The Obama administration has a difficult task in selling the country on the weak nuclear deal it has struck with Iran. They have no answers for the long list of shortcomings in the agreement that both congressional critics and the Israelis have cited. Nor is there much use pretending that a pact that has yet to be committed to paper and which the other side publicly asserts doesn’t mean what you say it means will do much to constrain Iran from pursuing its nuclear ambitions. So instead the White House and its press cheering section must revert to cheap talking points. One of their favorites is one President Obama cited over the weekend and which was obligingly fleshed out in a column by the Washington Post’s Dana Milbank: that critics are being inconsistent because they would prefer the situation with Iran being kept where it is now under the terms of the interim deal they attacked when it was first signed in November 2013. But contrary to Milbank’s puerile comparison of this “Iran contradiction” to “Iran Contra,” there’s no contradiction here at all. The interim deal was awful but compared to the follow-up agreement, it is preferable.

If critics of the current Iran deal had their way, we wouldn’t roll the situation back to November 2013. Rather, we’d go back to where we were before the president discarded the enormous economic and political leverage it had over the Islamist regime when he signed off on that pact. The interim deal fundamentally altered the landscape of the negotiations because, as critics repeatedly charged at the time, for the first time the West implicitly granted an Iranian “right” to enrich uranium and to hold onto its nuclear infrastructure in a flat contradiction of past United Nations resolutions. It loosened sanctions whose enacting had taken long years of congressional debates over Obama administration objections and foot dragging from allies and frenemies like Russia and China. And it established a model by which Iran would be allowed to hold onto the considerable stockpile of enriched uranium it amassed in a form that could be easily and quickly reconverted for potential use for a bomb.

That result was obtained by a series of breathtaking concessions by the Obama administration that flatly contradicted the president’s 2012 campaign promises about Iran in which he pledged that any deal with the regime would be predicated on the end of its nuclear program. But both the president and Secretary of State Kerry claimed it was the best that could possibly be achieved because the Iranians wouldn’t agree to anything better. More than that, using the president’s trademark straw man style of argument, they asserted the only alternative to bending to the will of the ayatollahs was war. That was, of course, absurd, since the clear alternative was to stick to the tough sanctions that were in place and then tighten them further to squeeze Iran to the point where its failing economy and low oil prices would bring the regime to its knees. Once there it might be expected to be more amenable to restrictions that would actually forestall their efforts to build a bomb.

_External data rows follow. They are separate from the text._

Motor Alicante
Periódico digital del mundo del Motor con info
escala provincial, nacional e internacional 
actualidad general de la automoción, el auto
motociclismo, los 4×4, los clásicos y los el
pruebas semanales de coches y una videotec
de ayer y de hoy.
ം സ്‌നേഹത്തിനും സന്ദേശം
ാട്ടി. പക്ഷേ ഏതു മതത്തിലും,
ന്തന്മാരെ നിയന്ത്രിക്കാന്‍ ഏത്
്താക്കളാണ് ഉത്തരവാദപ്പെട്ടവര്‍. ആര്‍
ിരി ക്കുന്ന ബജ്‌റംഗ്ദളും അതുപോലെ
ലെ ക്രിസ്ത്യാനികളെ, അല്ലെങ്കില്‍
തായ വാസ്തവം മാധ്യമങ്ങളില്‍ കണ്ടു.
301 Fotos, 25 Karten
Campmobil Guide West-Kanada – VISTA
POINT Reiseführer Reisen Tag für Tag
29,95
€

That was bad, but it was far preferable to the Iranians’ astonishing victory in the negotiations that followed. Building on past concessions extracted from the West, the Iranians are now in a position where they will be allowed to keep thousands of centrifuges, their impregnable nuclear plant at Fordow, maintain their pace of nuclear research, and keep their stockpile of uranium in an agreement that will actually expire in 15 years, after which they will be free to do anything they like. Nor does this deal constrain their building of ballistic missiles that could reach the West or force them to stop supporting terrorism, threatening Israel with destruction, or undermining the stability of moderate Arab regimes. On top of that, the Iranians are making it clear they will not allow surprise inspections (the only way the West has a prayer of monitoring compliance) or open up their facilities so the United Nations can assess its progress on military use of nuclear technology, flatly contradicting the assertions about the deal made by Kerry. Compared to this debacle, the November 2013 agreement seems very stout indeed.

We are also told by the administration that the Iranians have abided by the interim deal but given the paucity of Western intelligence about the secret nuclear sites that all the parties openly concede must be there and the lack of real inspections, such assertions are at best conjectures but more likely mere wishful thinking.

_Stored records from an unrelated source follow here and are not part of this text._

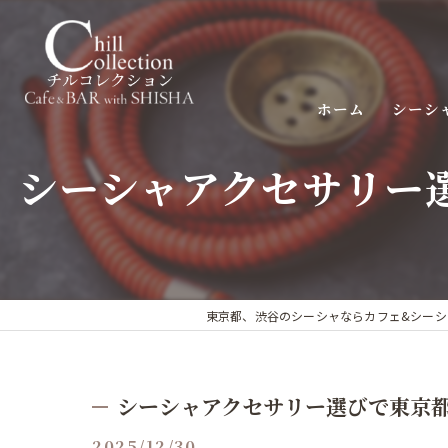
ホーム
シーシ
シーシャアクセサリー
東京都、渋谷のシーシャならカフェ&シーシャバー C
シーシャアクセサリー選びで東京
2025/12/30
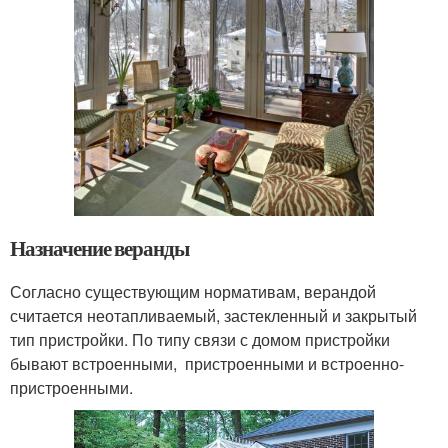
Назначение веранды
Согласно существующим нормативам, верандой
считается неотапливаемый, застекленный и закрытый
тип пристройки. По типу связи с домом пристройки
бывают встроенными, пристроенными и встроенно-
пристроенными.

Given a choice between maintaining the status quo and agreeing to a new deal that will allow the Iranians to easily cheat their way to a bomb quickly or get one by showing a bit more patience while actually abiding by it, the status quo is far more palatable. But that doesn’t mean that first retreat was wise or serve as a testimonial for a follow-up agreement that doubles down on appeasement in an unprecedented manner.

Having taken us down this road with Iran in a way that makes it difficult if not impossible to stop or even turn back to a situation where the West might regain its leverage over Iran, the administration’s apologists are in no position to claim that their opponents are being inconsistent. The problem here is not a partisan Republican opposition that will disagree with anything the president does but an administration that has piled mistake upon mistake to create a situation that isn’t easily rectified. The baseline established by the interim deal made the concessions of the current agreement inevitable. The United States would be wise to start walking back these mistakes, undeterred by false arguments about war or Iran never agreeing to a better deal. But the president is so committed to the chimera of détente with the Islamist regime he will never admit his initial mistakes. Instead, he claims they were brilliant strokes and press toadies like Milbank applaud such deceptions. The only “Iran Contradictions” here are the ones between Obama’s concessions and his promise to stop them from getting a bomb.